If I were to try to plot a crazy amount of the right hand terms, i.e. $cos(2\pi x/T) + i \sin (2\pi x/T)$, would the results actually converge towards something that has value $T$ at all integer multiples of $T$ and zero otherwise? I find it extremely hard to believe. How do you interpret this weird expression? Is there any way to justify it besides the formal proof?
This is not actually true pointwise, although you can gain some basic intuition from the fact that every term in the sequence is $1$ when $x=kT$. Indeed, for any given $x$, the terms do not converge as $n \to \infty$. (The $n$th partial sum is $$ \frac{\sin{(2n+1)y}}{\sin{y}}, $$ where $y=\pi y/T$: it is clear that as $n$ increases, this becomes a curve that wiggles between $\pm 1/\sin{y}$ increasingly often, so no convergence occurs, with the possible exception of a few points.)

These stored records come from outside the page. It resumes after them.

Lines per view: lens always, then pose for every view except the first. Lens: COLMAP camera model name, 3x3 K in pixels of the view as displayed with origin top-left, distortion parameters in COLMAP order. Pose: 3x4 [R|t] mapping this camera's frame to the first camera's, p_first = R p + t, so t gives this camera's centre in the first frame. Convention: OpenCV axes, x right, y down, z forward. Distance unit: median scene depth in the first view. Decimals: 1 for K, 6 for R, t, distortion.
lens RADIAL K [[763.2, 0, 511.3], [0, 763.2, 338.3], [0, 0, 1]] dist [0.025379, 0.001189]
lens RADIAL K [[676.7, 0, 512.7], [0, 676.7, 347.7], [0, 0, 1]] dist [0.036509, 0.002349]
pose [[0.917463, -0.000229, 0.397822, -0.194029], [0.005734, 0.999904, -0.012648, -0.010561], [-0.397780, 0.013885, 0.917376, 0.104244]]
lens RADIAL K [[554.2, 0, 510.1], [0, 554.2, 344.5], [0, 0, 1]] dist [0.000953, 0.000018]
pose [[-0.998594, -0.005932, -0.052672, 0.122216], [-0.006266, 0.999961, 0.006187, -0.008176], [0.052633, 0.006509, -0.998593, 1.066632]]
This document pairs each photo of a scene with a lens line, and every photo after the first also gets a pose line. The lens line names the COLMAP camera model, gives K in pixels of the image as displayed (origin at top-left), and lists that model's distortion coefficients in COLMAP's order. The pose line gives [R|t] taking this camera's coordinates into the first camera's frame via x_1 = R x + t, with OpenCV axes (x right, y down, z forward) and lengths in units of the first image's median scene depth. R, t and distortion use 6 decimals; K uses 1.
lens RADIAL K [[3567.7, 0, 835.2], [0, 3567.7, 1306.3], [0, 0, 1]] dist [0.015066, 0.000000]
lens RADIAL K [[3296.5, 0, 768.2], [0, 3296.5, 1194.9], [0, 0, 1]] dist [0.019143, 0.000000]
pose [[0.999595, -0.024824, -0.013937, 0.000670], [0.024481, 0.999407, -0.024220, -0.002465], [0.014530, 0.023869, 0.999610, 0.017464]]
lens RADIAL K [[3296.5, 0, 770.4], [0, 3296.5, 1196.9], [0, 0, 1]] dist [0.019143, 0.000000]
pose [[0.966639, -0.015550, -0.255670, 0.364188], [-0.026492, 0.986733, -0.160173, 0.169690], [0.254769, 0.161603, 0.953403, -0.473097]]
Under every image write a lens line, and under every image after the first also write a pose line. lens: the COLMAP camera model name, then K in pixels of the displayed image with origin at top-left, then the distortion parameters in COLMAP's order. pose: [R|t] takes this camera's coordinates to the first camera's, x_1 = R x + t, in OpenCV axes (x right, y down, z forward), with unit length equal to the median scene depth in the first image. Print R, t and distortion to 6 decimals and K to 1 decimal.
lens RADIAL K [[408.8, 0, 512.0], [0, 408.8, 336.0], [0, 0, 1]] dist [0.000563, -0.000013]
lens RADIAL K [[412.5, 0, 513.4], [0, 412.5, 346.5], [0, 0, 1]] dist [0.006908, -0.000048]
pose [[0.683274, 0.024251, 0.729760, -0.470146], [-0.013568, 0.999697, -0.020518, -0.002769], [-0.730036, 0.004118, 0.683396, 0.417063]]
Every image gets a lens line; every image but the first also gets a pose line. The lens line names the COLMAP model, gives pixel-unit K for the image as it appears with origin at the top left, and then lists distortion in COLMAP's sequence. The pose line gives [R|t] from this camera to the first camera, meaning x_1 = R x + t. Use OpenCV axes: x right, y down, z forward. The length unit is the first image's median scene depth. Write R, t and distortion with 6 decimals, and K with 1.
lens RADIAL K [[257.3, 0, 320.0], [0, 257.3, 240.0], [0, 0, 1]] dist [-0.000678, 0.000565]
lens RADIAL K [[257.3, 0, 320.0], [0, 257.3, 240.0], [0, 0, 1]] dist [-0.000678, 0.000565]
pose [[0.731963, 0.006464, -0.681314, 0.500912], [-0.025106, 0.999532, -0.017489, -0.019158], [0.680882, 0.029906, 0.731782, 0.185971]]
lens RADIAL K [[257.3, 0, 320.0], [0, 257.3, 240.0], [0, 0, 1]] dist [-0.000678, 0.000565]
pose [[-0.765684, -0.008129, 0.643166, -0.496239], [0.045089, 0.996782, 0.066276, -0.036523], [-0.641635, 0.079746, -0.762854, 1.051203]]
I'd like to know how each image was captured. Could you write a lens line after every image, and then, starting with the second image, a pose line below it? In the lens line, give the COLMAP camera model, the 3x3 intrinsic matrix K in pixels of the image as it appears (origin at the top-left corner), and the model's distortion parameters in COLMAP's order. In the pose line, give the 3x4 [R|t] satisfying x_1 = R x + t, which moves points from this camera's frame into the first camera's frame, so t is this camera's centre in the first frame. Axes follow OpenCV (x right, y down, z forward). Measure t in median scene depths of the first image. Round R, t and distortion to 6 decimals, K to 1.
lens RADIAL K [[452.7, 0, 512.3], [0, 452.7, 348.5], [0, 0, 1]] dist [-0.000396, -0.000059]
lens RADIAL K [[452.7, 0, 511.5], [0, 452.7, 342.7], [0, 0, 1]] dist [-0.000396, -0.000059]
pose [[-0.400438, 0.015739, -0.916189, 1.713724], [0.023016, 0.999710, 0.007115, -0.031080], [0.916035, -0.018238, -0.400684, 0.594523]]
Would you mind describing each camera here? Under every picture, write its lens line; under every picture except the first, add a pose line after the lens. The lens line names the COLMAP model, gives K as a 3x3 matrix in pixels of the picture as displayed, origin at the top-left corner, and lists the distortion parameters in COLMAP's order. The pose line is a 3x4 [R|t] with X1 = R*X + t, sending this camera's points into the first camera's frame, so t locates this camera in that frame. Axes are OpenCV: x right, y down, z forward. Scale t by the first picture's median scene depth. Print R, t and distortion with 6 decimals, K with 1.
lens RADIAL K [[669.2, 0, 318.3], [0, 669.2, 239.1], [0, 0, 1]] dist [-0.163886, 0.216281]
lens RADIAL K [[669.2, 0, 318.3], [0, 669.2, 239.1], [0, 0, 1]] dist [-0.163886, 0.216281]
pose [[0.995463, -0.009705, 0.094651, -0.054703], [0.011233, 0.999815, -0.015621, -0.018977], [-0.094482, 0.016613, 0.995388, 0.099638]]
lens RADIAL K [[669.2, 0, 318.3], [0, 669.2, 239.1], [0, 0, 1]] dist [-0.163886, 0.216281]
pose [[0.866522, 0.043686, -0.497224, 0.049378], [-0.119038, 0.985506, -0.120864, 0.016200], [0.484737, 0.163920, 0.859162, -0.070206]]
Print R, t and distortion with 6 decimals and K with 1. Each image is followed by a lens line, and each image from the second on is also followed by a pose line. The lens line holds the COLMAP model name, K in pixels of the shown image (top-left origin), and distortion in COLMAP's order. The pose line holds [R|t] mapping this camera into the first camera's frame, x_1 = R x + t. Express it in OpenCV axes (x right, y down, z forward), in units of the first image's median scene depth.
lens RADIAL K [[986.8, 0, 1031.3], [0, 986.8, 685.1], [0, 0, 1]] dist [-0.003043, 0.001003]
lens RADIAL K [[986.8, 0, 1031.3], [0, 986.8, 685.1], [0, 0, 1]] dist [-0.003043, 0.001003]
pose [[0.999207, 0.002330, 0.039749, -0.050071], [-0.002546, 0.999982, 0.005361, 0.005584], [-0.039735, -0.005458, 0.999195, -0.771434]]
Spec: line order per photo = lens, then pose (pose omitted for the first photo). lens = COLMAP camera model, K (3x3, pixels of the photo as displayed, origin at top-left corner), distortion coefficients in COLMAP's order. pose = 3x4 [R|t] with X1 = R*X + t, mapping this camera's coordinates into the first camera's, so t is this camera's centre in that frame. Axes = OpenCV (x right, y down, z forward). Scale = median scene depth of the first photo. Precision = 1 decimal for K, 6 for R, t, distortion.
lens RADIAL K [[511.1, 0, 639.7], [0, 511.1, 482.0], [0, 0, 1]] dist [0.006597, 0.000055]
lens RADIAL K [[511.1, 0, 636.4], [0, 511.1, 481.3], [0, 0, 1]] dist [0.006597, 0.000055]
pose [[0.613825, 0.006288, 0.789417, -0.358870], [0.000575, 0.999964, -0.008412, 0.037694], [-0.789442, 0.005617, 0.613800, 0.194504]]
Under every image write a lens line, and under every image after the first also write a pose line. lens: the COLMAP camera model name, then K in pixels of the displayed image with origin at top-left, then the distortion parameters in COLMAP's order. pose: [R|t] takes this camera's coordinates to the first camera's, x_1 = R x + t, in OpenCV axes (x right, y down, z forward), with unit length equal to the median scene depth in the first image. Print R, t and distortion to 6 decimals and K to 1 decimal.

I suggest the following: it is easy to show that for any function that decays fast enough for the sum to converge, $$ \sum_{n \in \mathbb{Z}} f(z-nT) = \sum_{k \in \mathbb{Z}} \tilde{f}(k)e^{2\pi i k x/T}, $$ where $\tilde{f}$ is an appropriate definition of the Fourier transform (in particular, in this case $\tilde{f}(k) = \frac{1}{T}\int_{-\infty}^{\infty} f(x)e^{-2\pi i k x/T} \, dx$); this is called the Poisson summation formula, and is basically equivalent to the formula you have written, with certain caveats. But choose something whose Fourier transform we understand, like $f(x) = e^{-\pi (x/a)^2}/a$, which has nice decay, and Fourier transform $\tilde{f}(k) = e^{-\pi k^2 a^2/T}/T$, and therefore the PSF gives $$ \sum_{n \in \mathbb{Z}} \frac{1}{a} e^{-\pi ((x-nT)/a)^2} = \frac{1}{T}\sum_{k \in \mathbb{Z}} e^{-\pi k^2 a^2/T} e^{2\pi i kx/T} \tag{1} $$
What good's this? Well, suppose $a$ is very small. Then the right-hand side looks like a function that is close to $1$ most of the time, with some complex wiggles, because the exponentials decay relatively slowly, and when one has become small, you've crossed into another period where there's another large one. Contrast this with what the left-hand side looks like: you have a sequence of very large peaks at each integer multiple of $T$, each with the same area for any value of $a$.
Hence, in a sense, the right-hand side of (1) turns into the right-hand side of your formula, and the left-hand side of (1) turns into the left-hand side of your formula if we take $a \to 0$. What is this sense? Distributionally! It means that if we multiply the equation by any well-behaved (continuous will do) function and integrate, then the equality will still hold in passing to the limit (whereas a cursory look at the graphs, as noted above, will show that equality does not hold in any pointwise sense. C.f. the explanation of your formula in the Wikipedia article.